§ Tarefa A:
Por favor, indique se cada afirmação abaixo concorda com o texto sobre Takashi Nagai e Luisa Cogo, respondendo sim ou não e citando literalmente as palavras do texto que decidem a questão: (i) Takashi mandou plantar mil cerejeiras nas colinas de Urakami; (ii) Luisa Cogo se dedica há 20 anos ao ensino na Itália; (iii) o texto afirma que é possível educar por imposição.
§ Tarefa B:
Dê continuidade ao texto sobre Takashi Nagai e Luisa Cogo a partir da última frase.

§ Trecho fornecido:
━━━━━━━━━━━━━━━━━━━━━━━━━━━━━━
Na apresentação do livro autobiográfico de Takashi Nagai O que não morre nunca, mais uma vez nos deparamos com uma cultura distante da nossa e descobrimos um jovem médico que, vivendo a fundo seu coração e sua razão, frente ao fato cristão só pode se perguntar de onde vem essa nova vida que vê acontecer em Urakami, a cidade católica onde a bomba atômica caiu em 1945. Através do relacionamento com Midori (que mais tarde se tornará sua esposa), Takashi se converte. Um olhar novo sobre as coisas vai entrando pouco a pouco em sua vida, refletindo-se na forma na qual ele vai se relacionando com a realidade. Quando a bomba atômica caiu, Takashi encontrou sua casa em ruínas e os restos carbonizados de Midori com seu terço perto. Seria uma reação humana mergulhar na tristeza e no desânimo após um acontecimento como esse. Mas depois da bomba, Takashi manda plantar mil cerejeiras nas colinas de Urakami para transformar a superfície devastada em um «campo de flores». Existe uma Beleza que não morre. Apesar de estar prostrado por causa da doença, ele passa seus últimos anos dando sua vida, ensinando seus alunos, acompanhando a comunidade de Urakami, e escrevendo vários livros e ensaios onde relata o seu relacionamento com o Mistério.

Em um diálogo sobre educação com Luisa Cogo (memor que se dedica há 40 anos ao ensino na Itália), descobrimos que somos capazes de dizer sim à realidade quando há uma superabundância no coração, que quando a pessoa descobre sua identidade, para o que ela foi feita, é capaz de acompanhar outros para que sejam eles mesmos. É por isso que para educar é preciso uma pessoa, nas palavras de Giussani, uma autoridade, ou seja, alguém que faça você crescer. O conhecimento é um processo afetivo, é por isso que não se pode educar por imposição, mas por uma proposta que seja fascinante, atraente, para abrir a liberdade do outro. Como manter a tensão após nove horas de trabalho diante dos garotos? Como educar sabendo que eu mesmo estou cheio de limites? Luisa nos ajudou a entender que somente mantendo vivo o desejo de se encontrar com eles, mantendo-se acompanhados, e sobretudo não ficar olhando nosso umbigo (não nos fixar muito em nossos limites), é possível educar. Mas o mais relevante é que não somos nós que mudamos a nós mesmos (e muito menos os garotos!), mas sim o Senhor que já caminha conosco.
━━━━━━━━━━━━━━━━━━━━━━━━━━━━━━
Dados de texto extraídos da página:
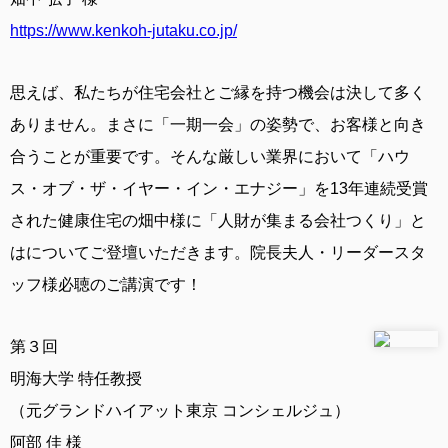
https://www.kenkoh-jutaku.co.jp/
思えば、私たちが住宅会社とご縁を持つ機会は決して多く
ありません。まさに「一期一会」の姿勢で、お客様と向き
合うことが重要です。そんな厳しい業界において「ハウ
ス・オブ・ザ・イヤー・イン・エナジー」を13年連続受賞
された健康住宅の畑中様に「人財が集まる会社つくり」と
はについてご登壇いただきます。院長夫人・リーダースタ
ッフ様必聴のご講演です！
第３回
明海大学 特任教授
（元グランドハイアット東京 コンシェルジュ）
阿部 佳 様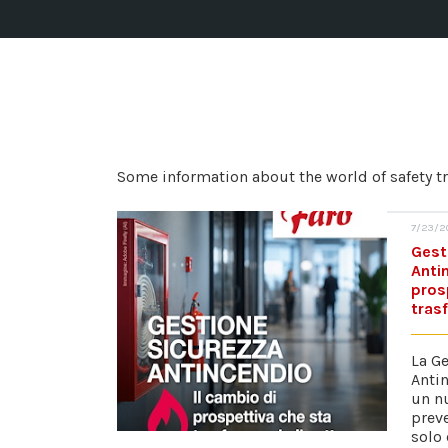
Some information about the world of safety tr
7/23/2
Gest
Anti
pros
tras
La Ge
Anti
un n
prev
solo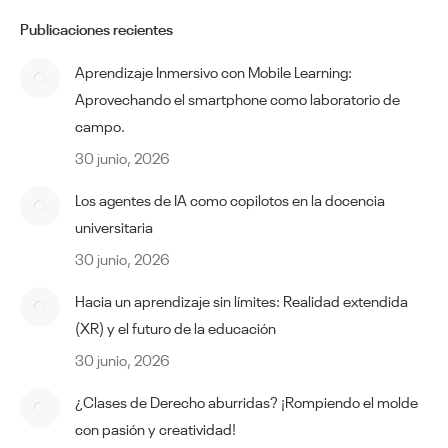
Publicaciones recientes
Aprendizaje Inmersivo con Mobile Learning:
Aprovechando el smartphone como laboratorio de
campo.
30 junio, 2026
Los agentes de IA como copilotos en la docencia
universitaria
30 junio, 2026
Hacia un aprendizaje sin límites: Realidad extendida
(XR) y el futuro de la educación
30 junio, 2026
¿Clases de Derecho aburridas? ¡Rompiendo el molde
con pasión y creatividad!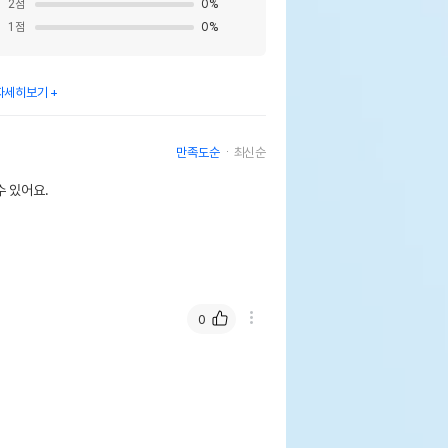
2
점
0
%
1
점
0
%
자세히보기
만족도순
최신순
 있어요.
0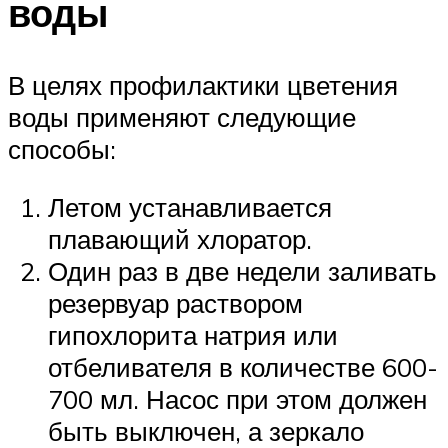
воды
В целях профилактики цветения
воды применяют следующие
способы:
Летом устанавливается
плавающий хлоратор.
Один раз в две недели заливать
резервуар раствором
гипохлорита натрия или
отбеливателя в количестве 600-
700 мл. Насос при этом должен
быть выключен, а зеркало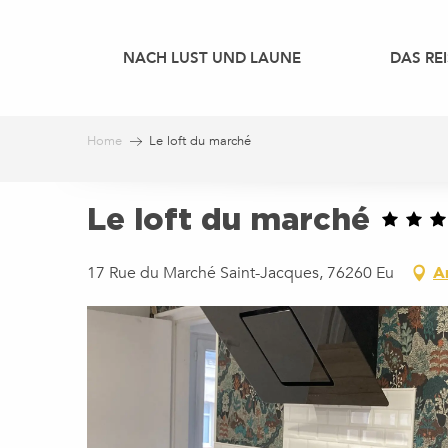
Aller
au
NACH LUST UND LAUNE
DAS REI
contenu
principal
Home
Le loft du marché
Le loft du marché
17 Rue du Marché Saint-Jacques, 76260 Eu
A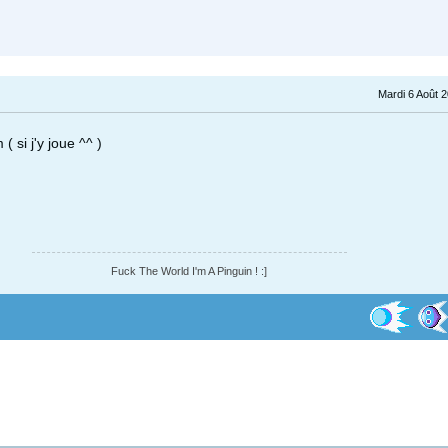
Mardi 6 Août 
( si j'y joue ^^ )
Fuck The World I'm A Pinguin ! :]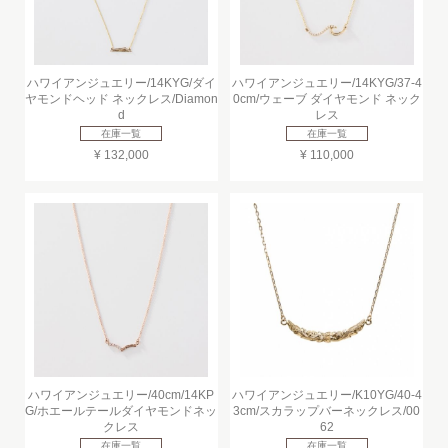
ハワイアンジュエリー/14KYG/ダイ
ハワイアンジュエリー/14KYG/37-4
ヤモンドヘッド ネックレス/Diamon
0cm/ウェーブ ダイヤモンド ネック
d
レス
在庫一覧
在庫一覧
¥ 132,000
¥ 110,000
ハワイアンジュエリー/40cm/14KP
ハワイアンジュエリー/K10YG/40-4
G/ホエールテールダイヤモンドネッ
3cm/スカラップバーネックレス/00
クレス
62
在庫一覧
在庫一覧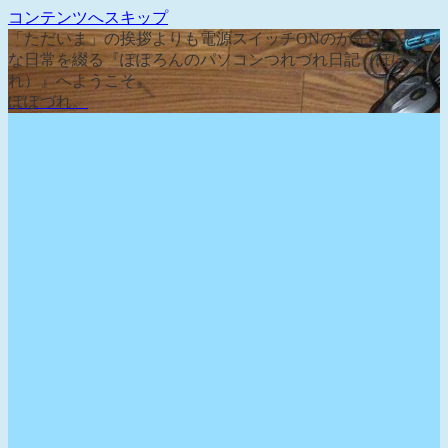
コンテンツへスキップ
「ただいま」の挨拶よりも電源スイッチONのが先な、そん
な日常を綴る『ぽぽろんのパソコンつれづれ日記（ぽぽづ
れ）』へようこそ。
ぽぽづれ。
━━━━━━━━━━━━━━━━━━━━━━━━━━━━━━
§ Resposta A:
(i) Sim: "Takashi manda plantar mil cerejeiras nas colinas de Urakami".
(ii) Não: "memor que se dedica há 40 anos ao ensino na Itália".
(iii) Não: "não se pode educar por imposição".

§ Resposta B:
Em duas apresentações musicais, amigos músicos nos deram seu tempo e seus dons para nos fazer desfrutar da beleza de cantos escritos por Antonio Anastasio (sacerdote da Fraternidade São Carlos, morto pela covid durante a pandemia), e cantos de autores chilenos como Tata Barahona, El Árbol de Diego, Víctor Jara y Nano Stern. Nesses amigos se fez evidente o olhar para uma Beleza que vai além da melodia que cada um deles pode tocar. Da evidência desse novo olhar nos cantos, apresentações e testemunhos que ouvimos, surgiu um fruto em forma de desejo, expresso durante a assembleia final: a unidade da vida, de nossa comunidade, ecoando o apelo que o Papa Francisco nos fez em Roma em outubro de 2022. O Pe. Lorenzo nos ajudou a entender que a unidade é um dom de Cristo que já recebemos, e que, portanto, já vivemos. A unidade é um presente e a contribuição que podemos oferecer é nos abrirmos para receber a Beleza de Cristo, da qual nasce a beleza da comunhão. Nas palavras de Dom Gius, em uma das cartas que Rosetta compartilhou conosco: «Ame Jesus Cristo, Rosetta, com todo o seu ser e tenha caridade com todos – até o ponto de partir o seu coração». A forma concreta como a pessoa se abre a essa Beleza é com o perdão, pois, de certo modo, traímos a unidade todos os dias. Precisamos nos expor todos os dias, voltar todos os dias ao olhar de Cristo, não para mudar o que não somos, mas para chegar a sermos verdadeiramente o que somos. Porque só o jarro disponível para ser enchido é capaz de regar e fazer germinar a terra e as sementes que estão ao seu redor.